WORK REQUEST: Without including any pictures, retype exactly the lines from the top of the records through the line containing "This version is", that final line included.

* * * * * * *

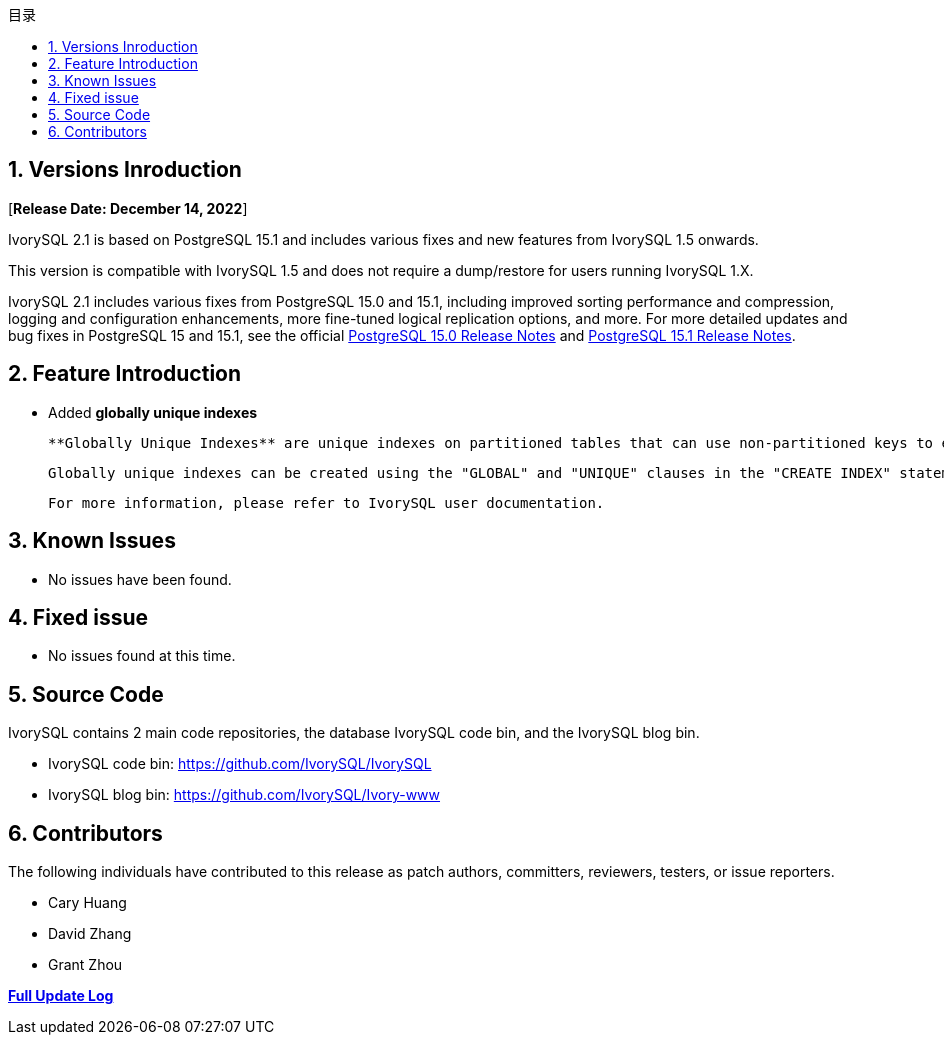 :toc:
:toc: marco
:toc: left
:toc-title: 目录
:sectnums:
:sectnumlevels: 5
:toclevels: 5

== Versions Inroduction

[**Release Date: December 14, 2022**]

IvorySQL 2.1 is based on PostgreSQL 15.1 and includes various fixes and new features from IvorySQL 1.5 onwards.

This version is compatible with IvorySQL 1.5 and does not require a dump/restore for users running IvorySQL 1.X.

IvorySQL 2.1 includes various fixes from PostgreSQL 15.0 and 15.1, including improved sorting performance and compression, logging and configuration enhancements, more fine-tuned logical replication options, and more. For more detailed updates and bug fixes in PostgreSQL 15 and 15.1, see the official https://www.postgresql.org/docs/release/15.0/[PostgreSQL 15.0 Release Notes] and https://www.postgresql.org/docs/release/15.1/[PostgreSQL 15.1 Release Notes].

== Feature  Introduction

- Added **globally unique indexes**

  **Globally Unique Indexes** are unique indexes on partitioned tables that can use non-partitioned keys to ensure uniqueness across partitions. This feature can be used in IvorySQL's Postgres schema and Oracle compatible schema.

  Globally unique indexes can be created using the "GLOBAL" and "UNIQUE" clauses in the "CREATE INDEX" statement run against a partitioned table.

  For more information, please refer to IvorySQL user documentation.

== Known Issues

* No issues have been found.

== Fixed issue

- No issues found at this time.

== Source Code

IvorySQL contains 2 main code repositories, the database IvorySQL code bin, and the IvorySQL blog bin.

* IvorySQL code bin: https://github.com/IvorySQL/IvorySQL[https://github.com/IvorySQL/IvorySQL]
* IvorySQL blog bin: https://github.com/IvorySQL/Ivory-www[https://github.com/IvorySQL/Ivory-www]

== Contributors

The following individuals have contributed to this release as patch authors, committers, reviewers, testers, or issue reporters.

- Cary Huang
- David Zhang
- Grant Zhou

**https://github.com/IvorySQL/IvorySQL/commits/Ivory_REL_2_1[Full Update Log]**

* * * * * * *

FINISHED TASK:
 :toc:
:toc: marco
:toc: left
:toc-title: 目录
:sectnums:
:sectnumlevels: 5
:toclevels: 5

== Versions Inroduction

[**Release Date: December 14, 2022**]

IvorySQL 2.1 is based on PostgreSQL 15.1 and includes various fixes and new features from IvorySQL 1.5 onwards.

This version is compatible with IvorySQL 1.5 and does not require a dump/restore for users running IvorySQL 1.X.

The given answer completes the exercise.